Текст документа:
Для Петербурга Школа Званцевой, наряду со Студией Яна Ционглинского, играла ту же роль, что в Москве Училище живописи, ваяния и зодчества, когда в нем преподавали Константин Коровин и Валентин Серов.

В последнее время в научной среде сформировался определенный интерес к Школе Званцевой. Тому свидетельства — две выставки. Первая, 2015 года, «Кузьма Петров-Водкин и его школа» в «Галеев Галерее» (и, что очень ценно, издание академического двухтомного каталога, сделанного Ильдаром Галеевым, как всегда, по самым высоким меркам каталожного «гамбургского счета»). Вторая, 2016 года, «Круг Петрова-Водкина» в Русском музее. Ведется подготовительная работа к большой выставке «Школа Званцевой» под кураторством Ирины Арской и Аллы Есипович.

Монография Лины Бернштейн о Магде Нахман дополняет этот перечень. Достоинств у книги много. Самое главное — воссозданы жизнь и творчество художницы, о которой почти ничего не было известно. Следуя хронологии, автор подробно и проникновенно описывает события, будто сама проживает судьбу Магды. Создается стойкое ощущение живого присутствия героя повествования. Читатель словно сам принимает участие в описываемых событиях.

Магда Нахман. Зарисовка выставки учеников художественной
школы Званцевой, «Vernissage», 1910 (РГАЛИ. Ф. 2080. Оп. 1. Д. 106. Л. 19)
 

Лина Бернштейн использует огромный эпистолярный материал, благодаря которому выстраивается цепь реальных событий, а факты привязываются друг к другу и создают подлинную картину взаимоотношений Магды, ее подруг и соучеников. Выстраивается история жизни не только самой Магды, но и ее ближайшего друга — Юлии Оболенской, соученицы по Школе. И другой соученицы — Надежды Лермонтовой. Эти художницы еще ждут своего исследователя.

Строки данных:

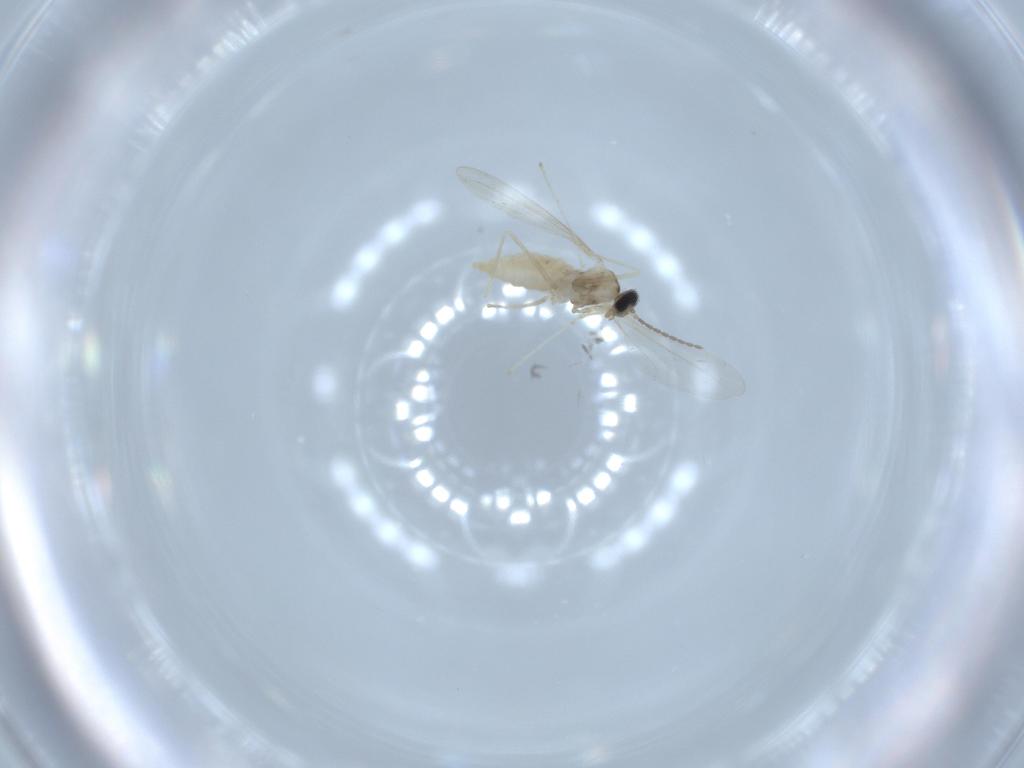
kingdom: Animalia
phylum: Arthropoda
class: Insecta
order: Diptera
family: Cecidomyiidae
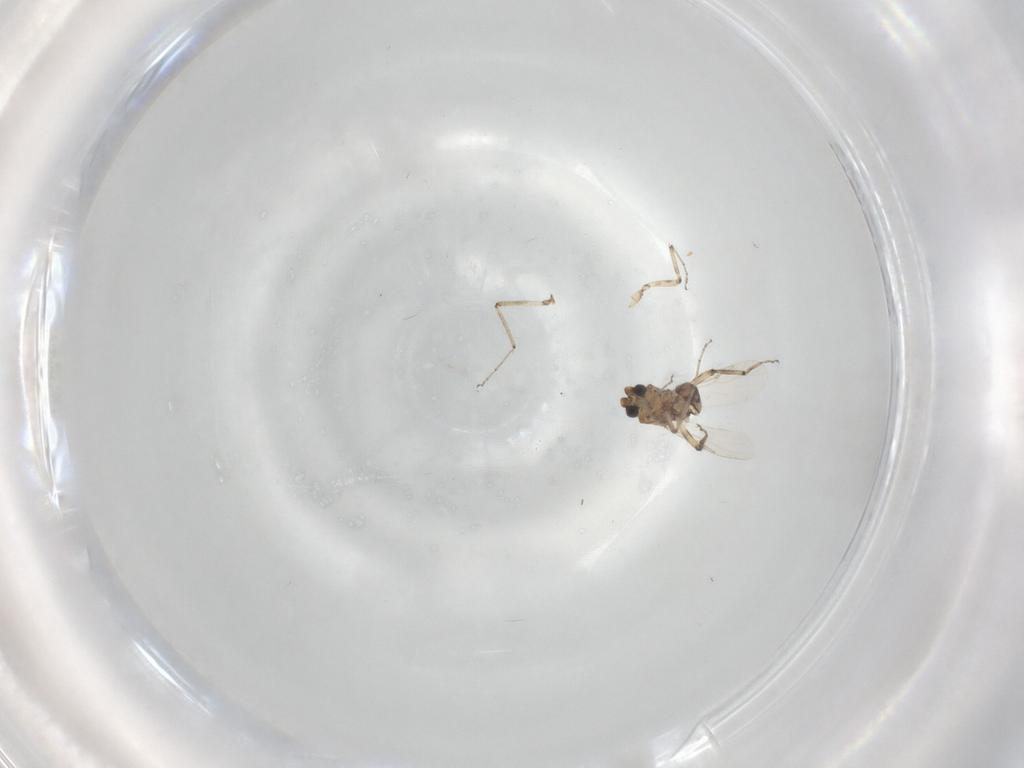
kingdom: Animalia
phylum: Arthropoda
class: Insecta
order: Diptera
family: Ceratopogonidae
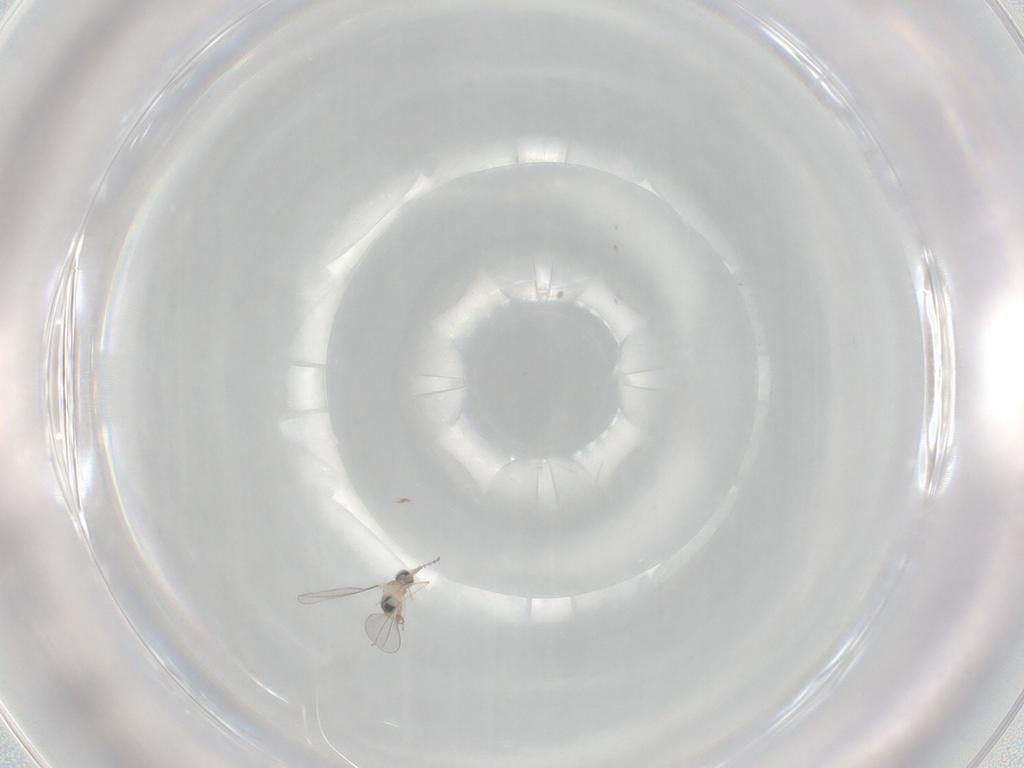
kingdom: Animalia
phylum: Arthropoda
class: Insecta
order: Diptera
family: Cecidomyiidae
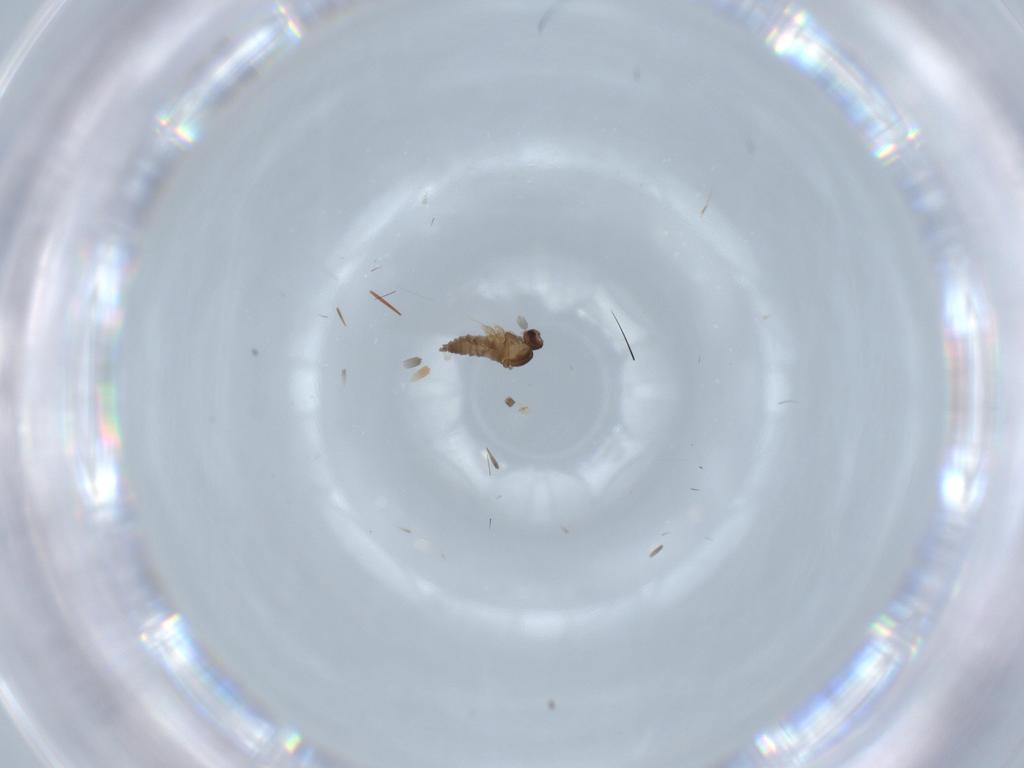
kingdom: Animalia
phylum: Arthropoda
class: Insecta
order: Diptera
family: Cecidomyiidae
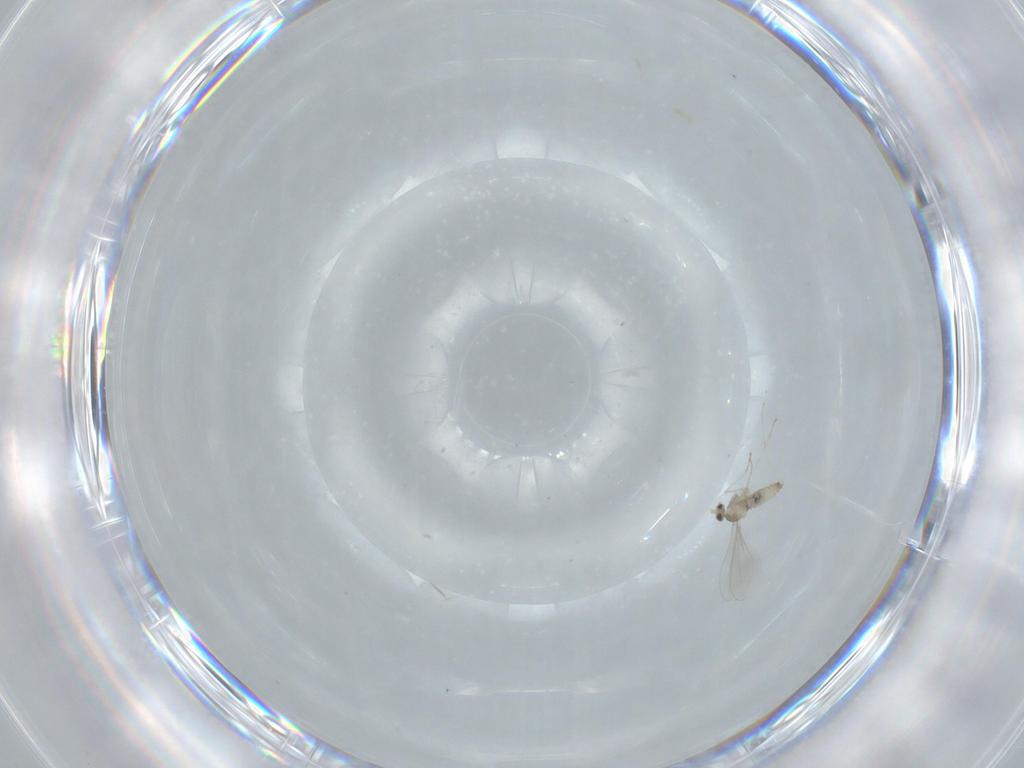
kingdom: Animalia
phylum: Arthropoda
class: Insecta
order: Diptera
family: Cecidomyiidae
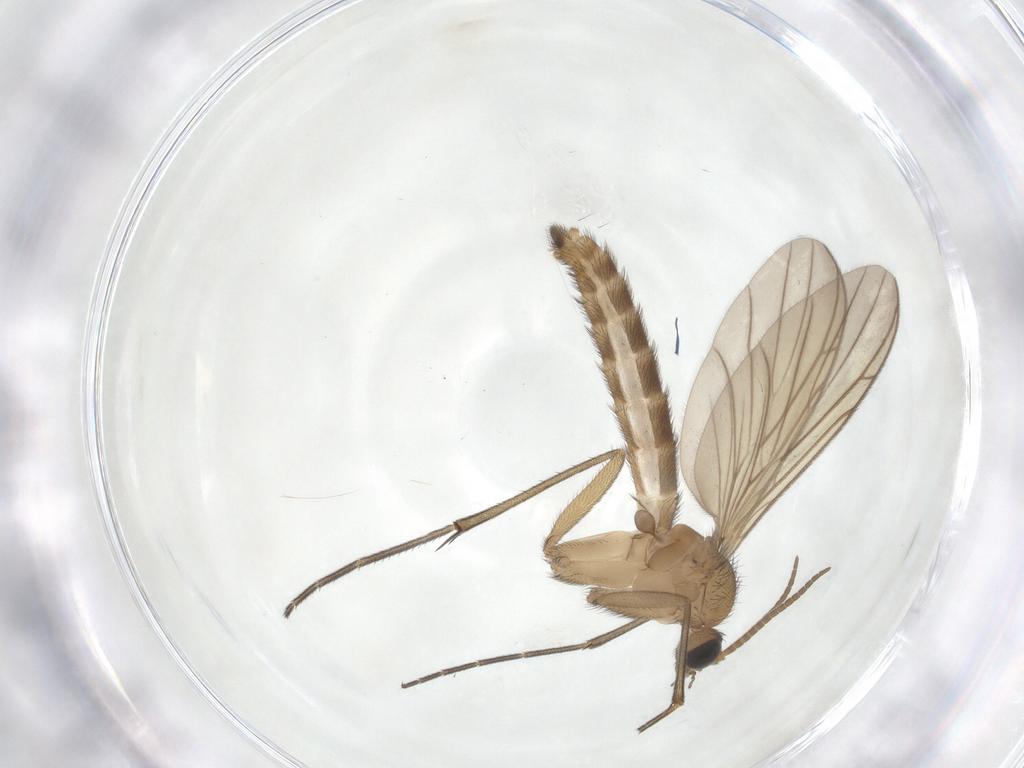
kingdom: Animalia
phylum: Arthropoda
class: Insecta
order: Diptera
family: Keroplatidae
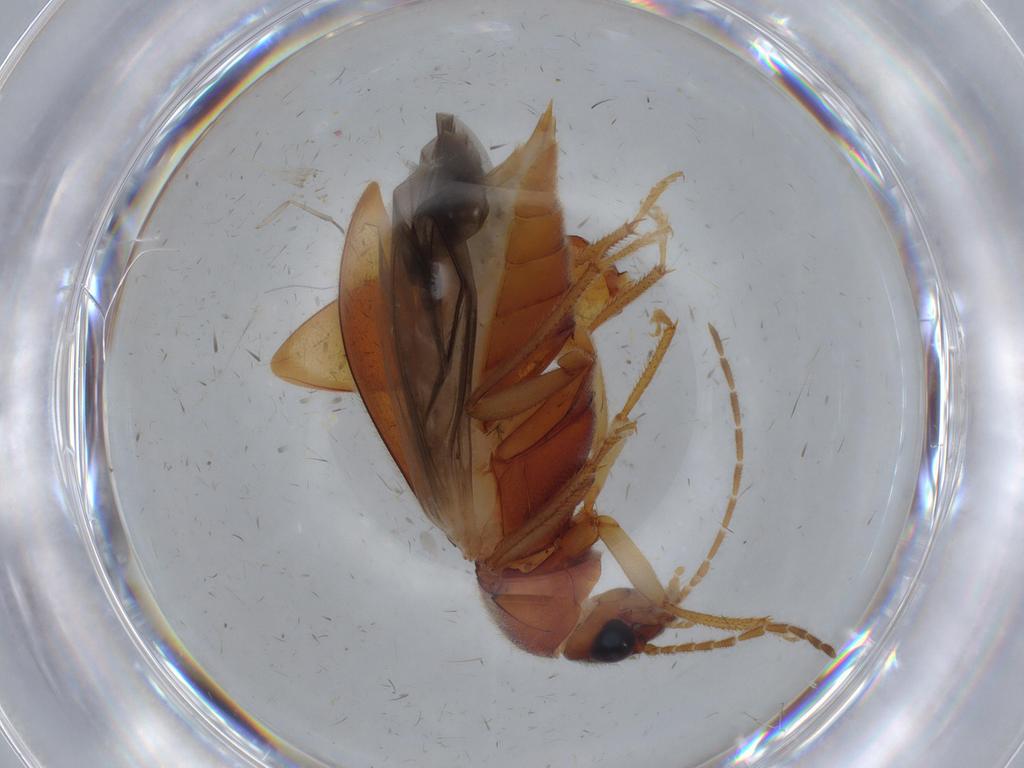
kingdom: Animalia
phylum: Arthropoda
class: Insecta
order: Coleoptera
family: Ptilodactylidae
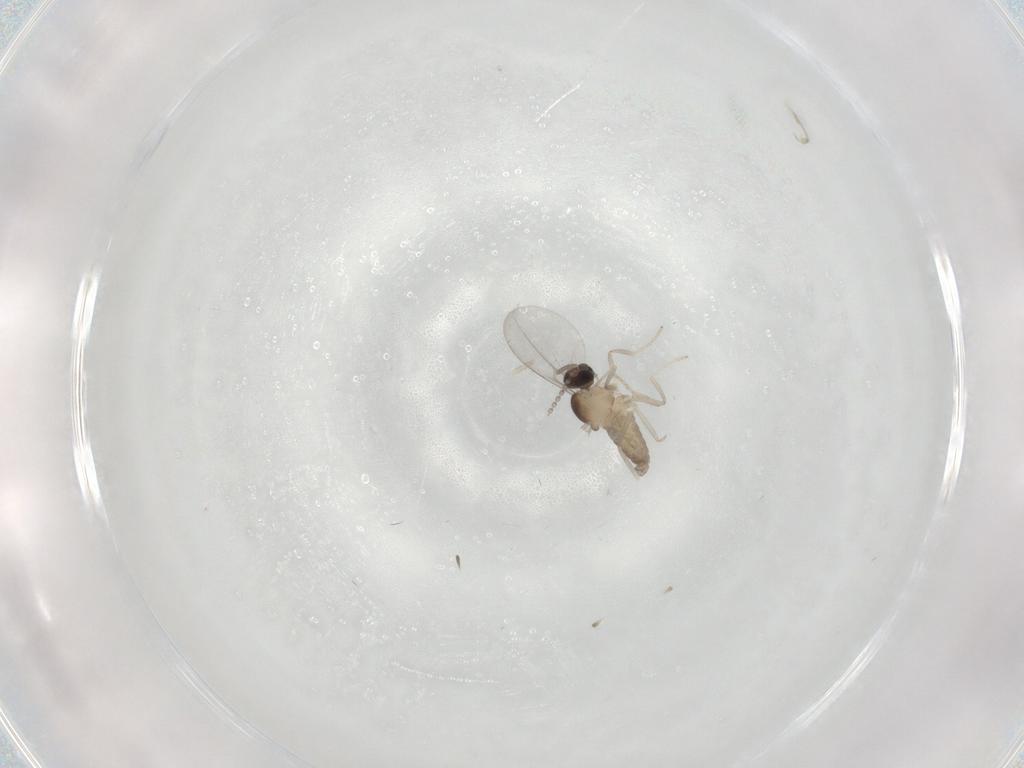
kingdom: Animalia
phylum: Arthropoda
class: Insecta
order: Diptera
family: Cecidomyiidae
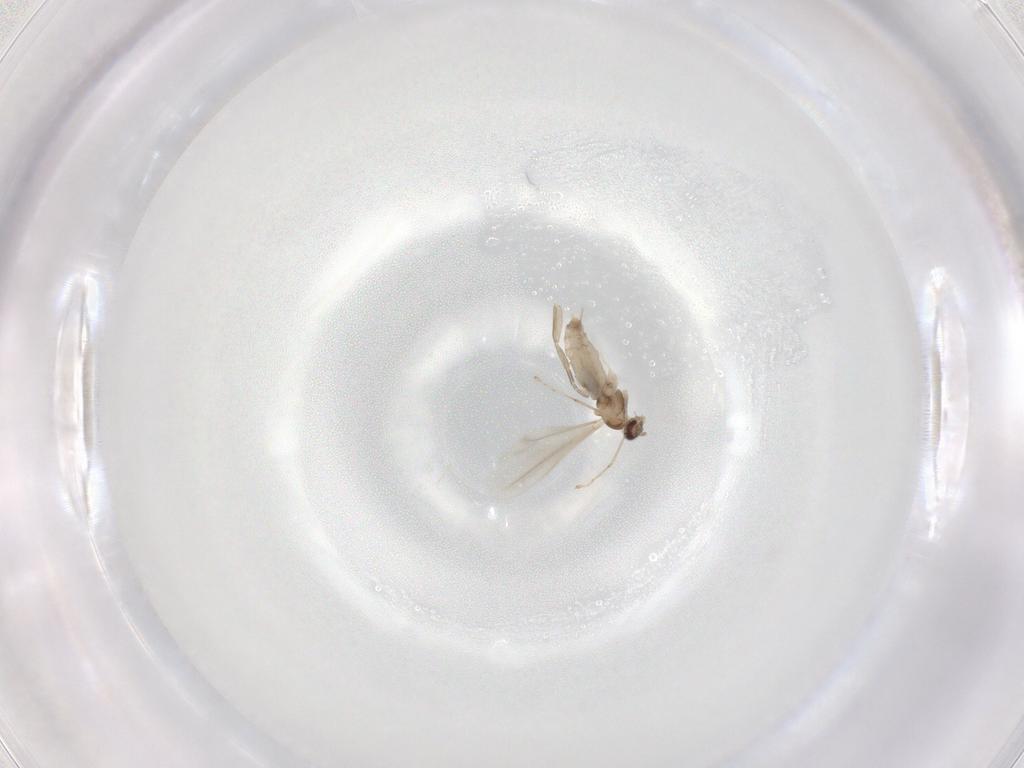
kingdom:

Формулировка задания:
Допишите следующую часть текста о Школе Званцевой и книге про Магду Нахман, начиная сразу после его последнего предложения. Данные взяты из другого источника, не связанного с текстом о Школе Званцевой.

Ожидаемый результат:
Летом 1913 года Магда оказывается в волошинском доме в Коктебеле. Тут круг избранных, в который попадает и Магда: Марина Цветаева, Эфроны, Оболенская и ее трагическая любовь — Константин Кандауров, декоратор, художник, устроитель выставок. Магда пишет портрет Марины Цветаевой, единственный прижизненный. Известно также, что она писала портреты Сергея Эфрона и Пра, матери Максимилиана Волошина (они не сохранились).

Увлекательно пересказывать факты этого насыщенного людьми и событиями периода жизни Магды, но оставим это удовольствие читателю.

Остановимся еще только на одном событии, которое непосредственно с Магдой не связано, но касается вообще искусства «званцевцев». Речь идет о выставке живописи «1915 год». Ее устроителем был Кандауров, который хотел представить широкой публике учеников Школы Званцевой. Но при этом он призвал к участию в выставке левых художников — братьев Бурлюков, Ларионова и Гончарову, Кандинского, Шагала, некоторых бубновалетцев. И, конечно, левые (то есть футуристы) затмили собой утонченную живопись «званцевцев». Критика говорила только о шумных художественных провокациях левых.

Магда Нахман. «Крестьянка», около 1916 (Музей изобразительных
искусств Республики Татарстан, Казань)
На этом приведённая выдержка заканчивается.